I've seen some drummers lay small cymbals over their snare drums to get a loud, rich 'PANG!' sound. I like that, which leads me to my two-part question: 1. What's the best size/type of cymbal for this effect, and 2. what other ways can I manipulate my drums (preferably without damaging the shells) to get unique sounds?
posted by Evstar to Sports, Hobbies, & Recreation (6 answers total) 1 user marked this as a favorite
 
I'm not sure about the main question, but I presume just a run of the mill splash cymbal is what they're using.

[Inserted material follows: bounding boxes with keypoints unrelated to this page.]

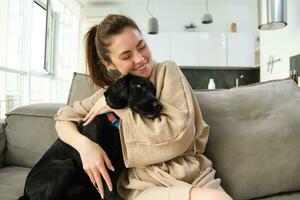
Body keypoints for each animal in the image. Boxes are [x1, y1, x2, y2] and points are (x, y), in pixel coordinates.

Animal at [18, 74, 162, 199]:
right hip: (65, 166)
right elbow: (111, 195)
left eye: (154, 91)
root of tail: (25, 192)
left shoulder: (114, 171)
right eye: (139, 86)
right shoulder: (101, 169)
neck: (114, 125)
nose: (159, 105)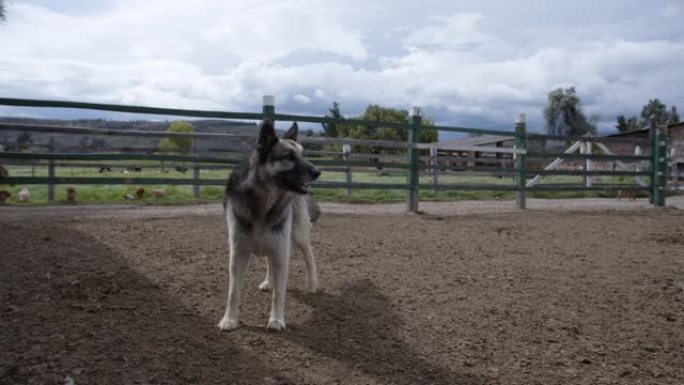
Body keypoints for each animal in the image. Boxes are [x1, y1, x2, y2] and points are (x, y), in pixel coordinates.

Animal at [219, 119, 324, 330]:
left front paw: (276, 320)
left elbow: (279, 294)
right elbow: (233, 292)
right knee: (269, 261)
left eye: (303, 155)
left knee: (309, 256)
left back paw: (312, 284)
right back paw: (270, 281)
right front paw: (229, 319)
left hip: (297, 236)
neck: (263, 200)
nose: (318, 172)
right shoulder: (238, 254)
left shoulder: (281, 251)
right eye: (288, 156)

Other things you can do is lay a tambourine on the snare, or the ride cymbal (I think Jim White of Dirty Three does this). I currently drape a keychain on my ride to make it 'sizzly' without putting rivets in my cymbal. I've used some kind of percussion mallets before, and I know a lot of others do too.


But I think half the fun is experimenting with different things for yourself.
posted by iamcrispy at 9:43 AM on June 24, 2006


The pro drummer I work with uses a medium light 13" hat for this. 13" mostly covers the (14") snare. A 14" cymbal would be too snug.
posted by sourwookie at 10:08 AM on June 24, 2006


Jazz drummer here. I tend to favor using an 8" or 10" Splash cymbal on the snare. Something like the Zildjian A Series works nicely, to my ears. You can of course go bigger if you want, but then it's sometimes hard to grab it and pitch it back on the stage when you're mid-song.
posted by peewee at 11:35 AM on June 24, 2006


al jackson of booker t and the mg's used to put his wallet on the snare ... not the same kind of sound, of course
posted by pyramid termite at 5:32 PM on June 24, 2006


The amazing Le Quan Ninh places a tiny china cymbal on a floor tom and blows through its hole, vibrating the head & making a harmonically rich overtone series. So rad.

I do something very similar with my trumpet on an upended marching band bass drum, and with an upside-down trumpet mouthpiece on a rice bowl with a piece of balloon stretched over it. I used to do it on a drum without any tools, just face down & blowing. That was sorta gross though.

A violin or cello bow is also a nice accessory. I used to bow dowels laid across a floor tom. Eddie Prevost (of AMM) famously bows cymbals to great effect.

Sean Meehan in NYC rubs a dowel vertically on a cymbal on a snare drum (that's all he does these days I'm pretty sure) for pretty impressive multiphonic drones.

Another fun trick is a rubber ball (super ball) on a dowel or chopstick, rubbed the right way it will activate a drum head beautifully. Works on cello or contrabass too.

I've seen dudes put vibrators on snare drums, but that's sort of the end of the gimmick cul-de-sac IMO.
posted by Joseph Gurl at 4:15 AM on June 25, 2006


one more, Joe Tomino sometimes shoots a cap gun barrel-down on his snare, it's pretty rad if you aren't aware that it's coming.